--- Task requirements ---
In the copy, every record below must appear exactly as given, and no picture may appear.
(Materials provided Opens)
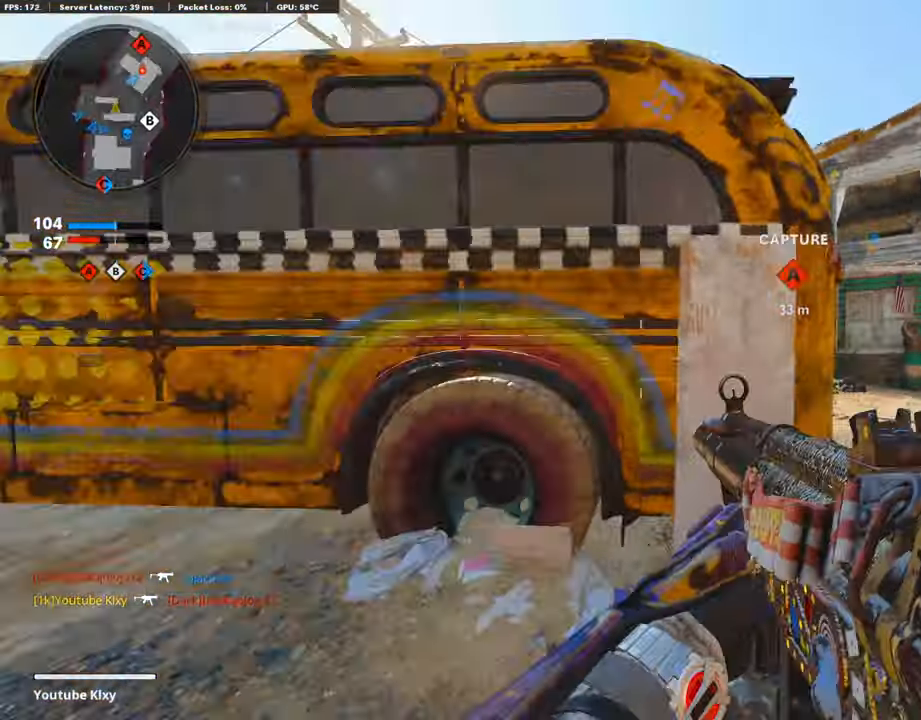
{"buttons": ["L3"], "left_stick": "up-left", "right_stick": "center", "events": [[17, "left_stick", "up-left"], [67, "L3", "down"], [135, "right_stick", "center"]]}
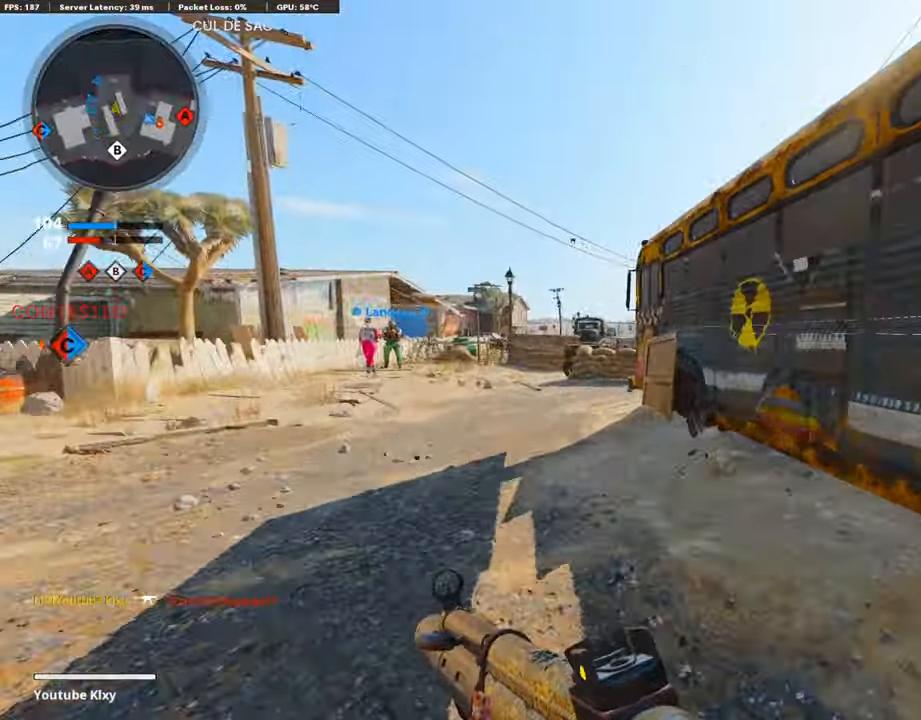
{"buttons": [], "left_stick": "left", "right_stick": "right", "events": [[101, "L3", "up"], [421, "L1", "down"], [438, "left_stick", "left"], [454, "right_stick", "right"], [471, "L1", "up"]]}
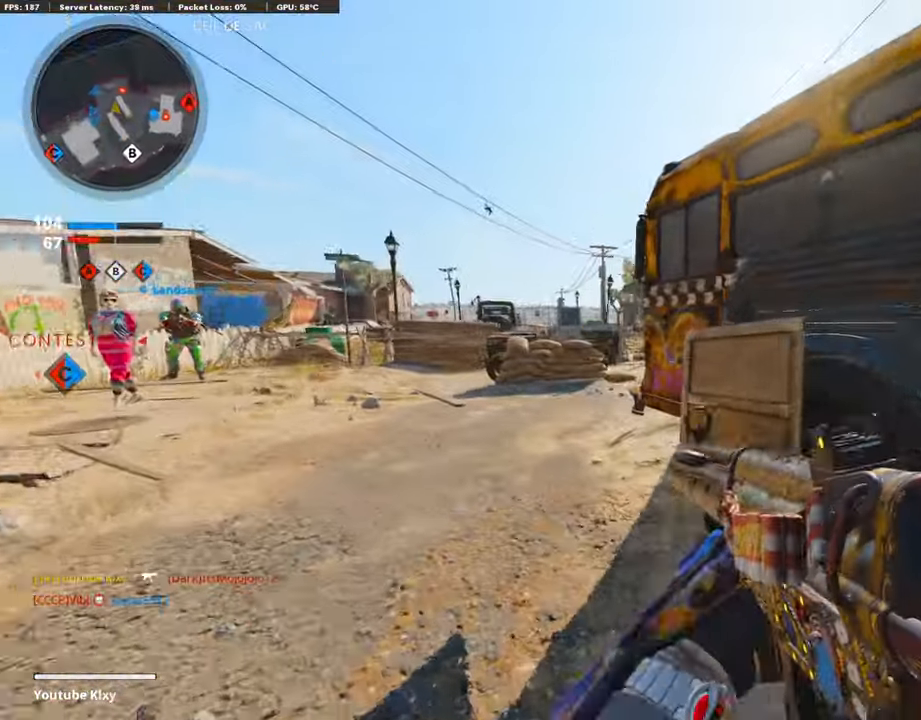
{"buttons": ["L3"], "left_stick": "up-left", "right_stick": "right", "events": [[67, "left_stick", "up-left"], [134, "L1", "down"], [134, "right_stick", "center"], [252, "L1", "up"], [370, "L3", "down"], [454, "right_stick", "right"]]}
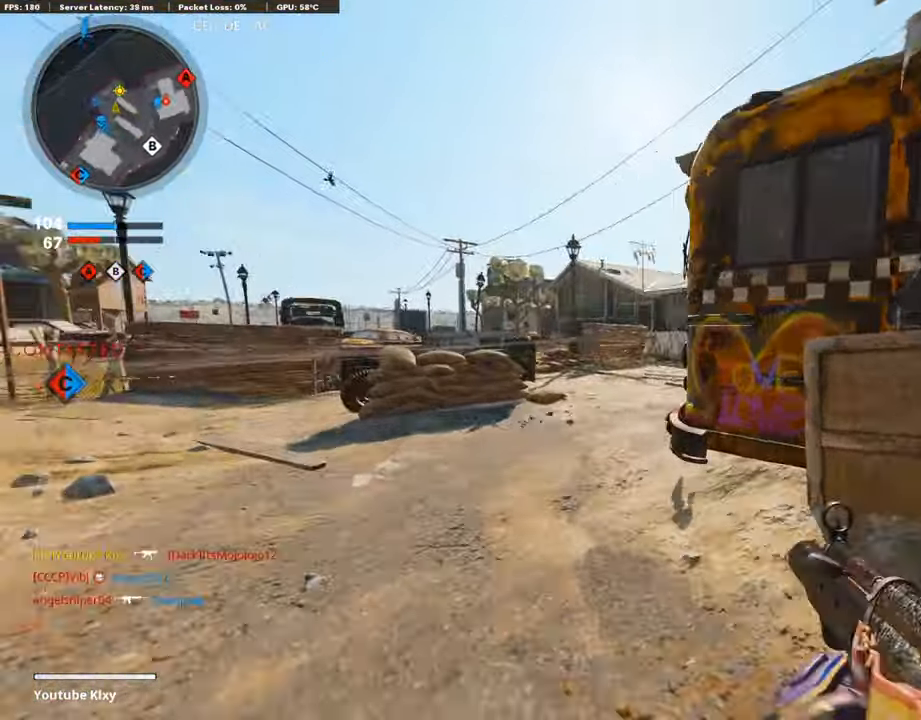
{"buttons": ["L1", "R1"], "left_stick": "left", "right_stick": "up-left", "events": [[101, "R3", "down"], [269, "R3", "up"], [387, "L3", "up"], [404, "L1", "down"], [437, "right_stick", "up-left"], [471, "left_stick", "left"], [488, "R1", "down"]]}
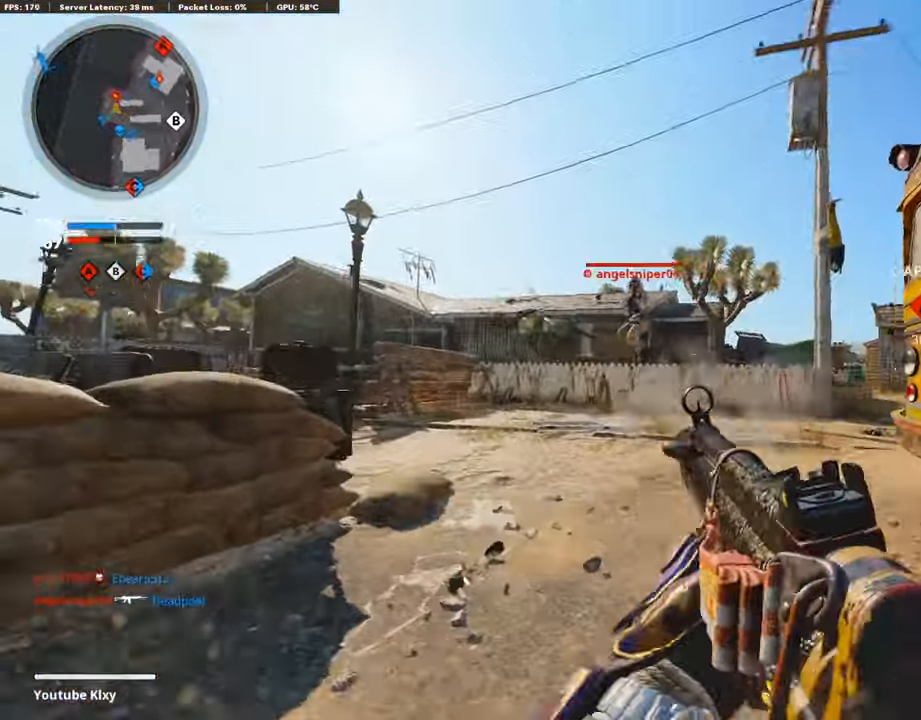
{"buttons": ["L1", "R1"], "left_stick": "down-left", "right_stick": "down", "events": [[84, "right_stick", "center"], [235, "right_stick", "down"], [336, "left_stick", "down-left"]]}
(Materials provided Closes)
--- Output of the exercise ---
{"buttons": ["L3"], "left_stick": "up-left", "right_stick": "center", "events": [[17, "left_stick", "up-left"], [67, "L3", "down"], [135, "right_stick", "center"]]}
{"buttons": [], "left_stick": "left", "right_stick": "right", "events": [[101, "L3", "up"], [421, "L1", "down"], [438, "left_stick", "left"], [454, "right_stick", "right"], [471, "L1", "up"]]}
{"buttons": ["L3"], "left_stick": "up-left", "right_stick": "right", "events": [[67, "left_stick", "up-left"], [134, "L1", "down"], [134, "right_stick", "center"], [252, "L1", "up"], [370, "L3", "down"], [454, "right_stick", "right"]]}
{"buttons": ["L1", "R1"], "left_stick": "left", "right_stick": "up-left", "events": [[101, "R3", "down"], [269, "R3", "up"], [387, "L3", "up"], [404, "L1", "down"], [437, "right_stick", "up-left"], [471, "left_stick", "left"], [488, "R1", "down"]]}
{"buttons": ["L1", "R1"], "left_stick": "down-left", "right_stick": "down", "events": [[84, "right_stick", "center"], [235, "right_stick", "down"], [336, "left_stick", "down-left"]]}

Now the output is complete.